Rising interest rates suggest that investors will drop stocks and instead buy bonds, according to one prominent investor.
Veteran investor Jack Albin suggests that a forceful market shift is in the works in favor of bonds. Albin is chief investment officer at Cresset.
Albin’s reasoning is that 10-year Treasury yield is around 3%, headed toward its highest level in four years.
“The 10-year Treasury yield has been below fair value for nearly 10 years thanks in large part to central bank bond purchasing that’s been going on,” told CNBC.
“If you take a look long-term, where the 10-year Treasury typically trades, it matches nominal [economic growth],” Ablin said.
“And, the last nominal [growth] number we got in December of last year suggested that the 10-year Treasury should be about 4.1, not 2.9.”

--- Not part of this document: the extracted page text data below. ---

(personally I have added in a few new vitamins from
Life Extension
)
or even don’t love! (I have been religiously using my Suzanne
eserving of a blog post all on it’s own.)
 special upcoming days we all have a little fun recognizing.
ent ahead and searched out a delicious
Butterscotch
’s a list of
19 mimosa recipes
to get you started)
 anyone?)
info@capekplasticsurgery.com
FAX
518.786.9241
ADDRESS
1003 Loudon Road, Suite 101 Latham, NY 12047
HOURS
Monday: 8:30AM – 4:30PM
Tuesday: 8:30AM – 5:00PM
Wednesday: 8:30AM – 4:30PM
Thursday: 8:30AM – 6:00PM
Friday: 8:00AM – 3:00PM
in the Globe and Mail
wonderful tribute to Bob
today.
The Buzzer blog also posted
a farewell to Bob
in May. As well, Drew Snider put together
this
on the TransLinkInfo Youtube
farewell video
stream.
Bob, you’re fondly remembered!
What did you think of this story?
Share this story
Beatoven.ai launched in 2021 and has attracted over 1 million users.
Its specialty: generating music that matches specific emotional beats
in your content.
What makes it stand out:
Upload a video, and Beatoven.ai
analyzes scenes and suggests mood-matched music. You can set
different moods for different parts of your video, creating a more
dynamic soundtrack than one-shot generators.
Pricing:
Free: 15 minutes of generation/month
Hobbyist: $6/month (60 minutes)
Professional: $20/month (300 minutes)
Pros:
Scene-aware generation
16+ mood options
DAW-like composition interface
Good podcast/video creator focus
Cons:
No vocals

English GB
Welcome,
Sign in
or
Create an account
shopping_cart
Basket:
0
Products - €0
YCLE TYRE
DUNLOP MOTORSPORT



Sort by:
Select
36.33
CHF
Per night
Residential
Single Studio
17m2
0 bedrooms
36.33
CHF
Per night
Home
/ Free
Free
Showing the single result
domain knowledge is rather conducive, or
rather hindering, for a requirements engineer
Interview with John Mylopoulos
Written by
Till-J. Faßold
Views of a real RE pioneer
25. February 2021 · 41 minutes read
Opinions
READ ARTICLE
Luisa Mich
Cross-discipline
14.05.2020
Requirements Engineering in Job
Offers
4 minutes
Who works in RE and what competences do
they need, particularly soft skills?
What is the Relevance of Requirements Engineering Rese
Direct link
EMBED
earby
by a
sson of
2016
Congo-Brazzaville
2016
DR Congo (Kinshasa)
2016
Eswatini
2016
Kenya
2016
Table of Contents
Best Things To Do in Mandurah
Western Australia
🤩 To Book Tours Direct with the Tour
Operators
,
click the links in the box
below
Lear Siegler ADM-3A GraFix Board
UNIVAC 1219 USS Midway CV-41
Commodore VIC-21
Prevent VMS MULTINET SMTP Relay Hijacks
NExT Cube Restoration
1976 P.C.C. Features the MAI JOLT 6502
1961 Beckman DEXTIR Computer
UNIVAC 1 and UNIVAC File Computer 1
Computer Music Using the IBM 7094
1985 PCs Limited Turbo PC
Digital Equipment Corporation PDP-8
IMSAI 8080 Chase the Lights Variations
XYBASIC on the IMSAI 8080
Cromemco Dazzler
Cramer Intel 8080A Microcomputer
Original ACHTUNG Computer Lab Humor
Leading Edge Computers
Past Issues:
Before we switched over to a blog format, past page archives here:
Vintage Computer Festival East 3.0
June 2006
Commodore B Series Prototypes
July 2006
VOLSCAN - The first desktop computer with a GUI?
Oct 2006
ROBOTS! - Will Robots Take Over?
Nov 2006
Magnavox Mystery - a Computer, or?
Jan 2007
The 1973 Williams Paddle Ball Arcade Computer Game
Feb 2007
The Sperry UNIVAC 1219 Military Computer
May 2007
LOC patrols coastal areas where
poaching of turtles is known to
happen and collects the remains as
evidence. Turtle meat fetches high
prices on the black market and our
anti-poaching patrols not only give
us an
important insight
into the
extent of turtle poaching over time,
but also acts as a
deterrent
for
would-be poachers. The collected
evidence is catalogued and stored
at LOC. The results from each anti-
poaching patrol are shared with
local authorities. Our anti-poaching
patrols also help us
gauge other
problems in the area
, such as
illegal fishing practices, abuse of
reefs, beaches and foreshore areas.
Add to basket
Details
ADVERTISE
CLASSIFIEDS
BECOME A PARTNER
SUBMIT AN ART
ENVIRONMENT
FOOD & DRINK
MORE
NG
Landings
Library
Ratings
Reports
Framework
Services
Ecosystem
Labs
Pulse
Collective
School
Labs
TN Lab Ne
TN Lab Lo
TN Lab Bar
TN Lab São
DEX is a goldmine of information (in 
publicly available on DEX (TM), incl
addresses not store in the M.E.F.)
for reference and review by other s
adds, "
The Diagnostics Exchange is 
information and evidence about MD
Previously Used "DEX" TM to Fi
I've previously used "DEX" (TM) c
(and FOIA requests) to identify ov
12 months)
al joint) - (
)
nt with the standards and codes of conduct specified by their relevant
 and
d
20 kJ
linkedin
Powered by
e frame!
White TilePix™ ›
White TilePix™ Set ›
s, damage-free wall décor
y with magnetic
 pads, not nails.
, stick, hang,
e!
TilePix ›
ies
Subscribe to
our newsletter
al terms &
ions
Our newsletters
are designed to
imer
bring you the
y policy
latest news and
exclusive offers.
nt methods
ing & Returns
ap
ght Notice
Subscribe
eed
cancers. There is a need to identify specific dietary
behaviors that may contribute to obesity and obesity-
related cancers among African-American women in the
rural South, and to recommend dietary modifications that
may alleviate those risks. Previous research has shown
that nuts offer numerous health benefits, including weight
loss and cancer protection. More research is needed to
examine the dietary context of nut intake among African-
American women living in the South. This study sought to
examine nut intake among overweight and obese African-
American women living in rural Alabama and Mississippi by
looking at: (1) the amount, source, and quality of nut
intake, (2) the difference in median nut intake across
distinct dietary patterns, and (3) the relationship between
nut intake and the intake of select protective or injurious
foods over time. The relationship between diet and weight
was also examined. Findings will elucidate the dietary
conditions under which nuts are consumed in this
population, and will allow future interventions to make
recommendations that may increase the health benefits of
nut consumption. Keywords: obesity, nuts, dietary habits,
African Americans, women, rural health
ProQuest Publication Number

As bond payouts increase, some investors will move away from stocks in order to capture gains and lock in higher rates.
“The fact is that the bond market has been in this tug-o-war for capital for the last ten years with one arm tied behind its back,” Albin said.
“The equity market has essentially been the only child of that relationship.”
The Federal Reserve has begun normalizing its interest rate policy, while the European Central Bank is hinting that it’ll soon do the same.
The ECB on Thursday nevertheless held steady, leaving lending rates on a range of instruments at zero, 0.25% and -0.40%.
The European banking authority appears to be ready to continue to buy bonds at a significant pace, similar to the way the Federal Reserve held down U.S. rates for years.
A new decision on rates are not expected until summer.
“The Governing Council expects the key ECB interest rates to remain at their present levels for an extended period of time, and well past the horizon of net asset purchases,” the ECB said in a statement.
Europe’s decision to stay low could push investors even deeper into higher-paying U.S. debt, which would have the secondary effect of keeping U.S. rates lower as private demand replaces government buying.
That in turn could goose the Fed into raising rates faster than otherwise expected over the course of 2018.